И вот стоят рядом на свету два одинаковых прибора. Оба показывают: из шара выходит воздух, почти начисто лишенный примеси углекислого газа, на долю едкой щелочи достаются лишь какие-то ничтожные следы этого газа.
Проходит день, другой. Вернувшись как-то после завтрака в лабораторию, Буссенго и Дюма вдруг обнаруживают нечто непостижимое: у обоих ветки, заключенные в шары, вместо того чтобы разлагать углекислый газ, вдруг стали выделять его! Да, да, это ясно обнаруживается взвешиванием трубок с едкой щелочью.
Ученые растеряны. Проверяют свои записи, которые каждый ведет отдельно. Да, ветки в обоих шарах словно сговорились между собой. Буссенго и Дюма заменяют трубки с едкой щелочью, и дело сразу налаживается — растения в шарах снова разлагают углекислый газ.
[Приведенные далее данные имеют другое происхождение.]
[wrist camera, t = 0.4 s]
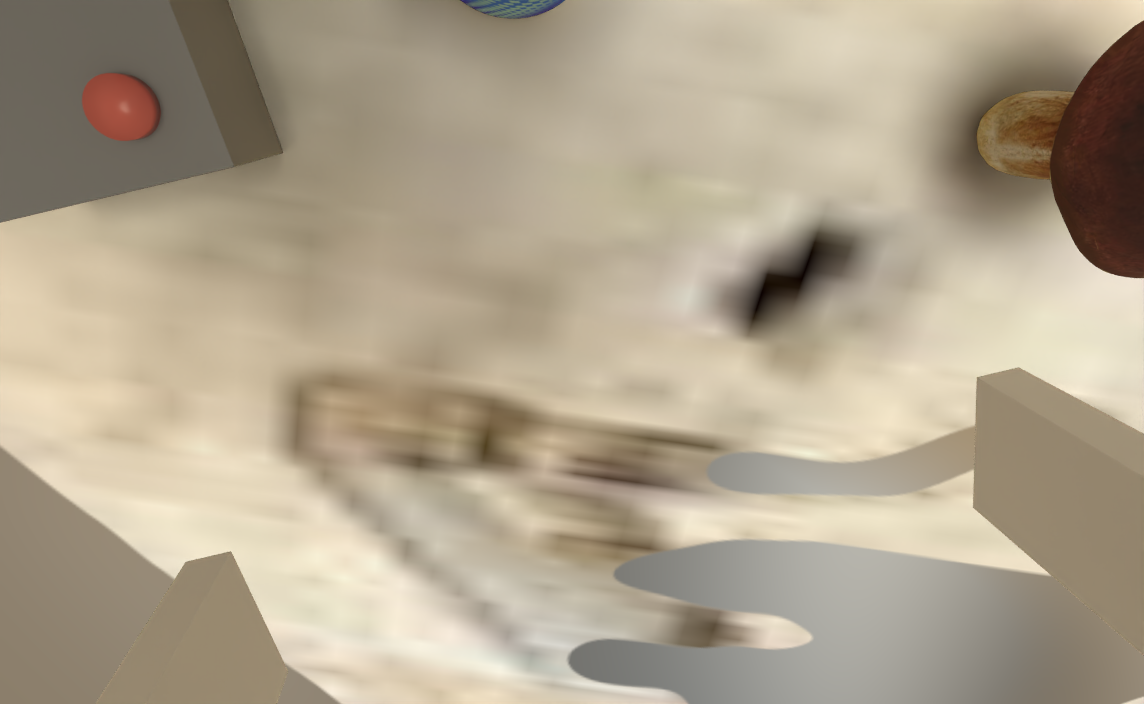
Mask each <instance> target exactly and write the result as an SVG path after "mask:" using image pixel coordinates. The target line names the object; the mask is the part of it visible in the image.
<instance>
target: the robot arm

На другой, на третий день все повторяется: утром приборы работают нормально, а когда друзья возвращаются с завтрака, то оказывается, что опять началось выделение углекислого газа.
— Кажется, мы с вами попали в такую же ловушку, в какую угодил лет шестьдесят назад достопочтенный Джозеф Пристли, — пробормотал Дюма.
Буссенго молчит. Ему тоже пришла на ум эта история… Да, у Пристли на таком же ярком свету растение, вместо того чтобы очищать воздух, вдруг стало ухудшать его. Растерянный Пристли так и не смог тогда объяснить, в чем тут дело. Так неужели же теперь, в середине XIX столетия… Да тут, в лаборатории, нет прямого солнечного света.
Громкий хохот сзади. Буссенго и Дюма оборачиваются. Перед ними Реньо, физик, работающий по соседству. Он обнимает их за плечи, заглядывает каждому в глаза.
— Не сердитесь, это я подшутил над вами; растения ведут себя хорошо. Я выделял углекислый газ, а не они!.. Когда вы завтракали, я подходил к вашим приборам и немного дышал в них. Мне хотелось убедиться, что вы не шарлатаните, не колдуете. Теперь я вижу, что ваши приборы в самом деле могут улавливать самые ничтожные количества углекислого газа…
Много лет спустя Буссенго, посмеиваясь, расскажет эту историю молодому Тимирязеву, который приедет в Париж слушать лекции прославленного французского ученого…
После опыта с виноградной лозой, поставленного Буссенго, стало уже невозможно отрицать, что воздух служит источником углерода для растений.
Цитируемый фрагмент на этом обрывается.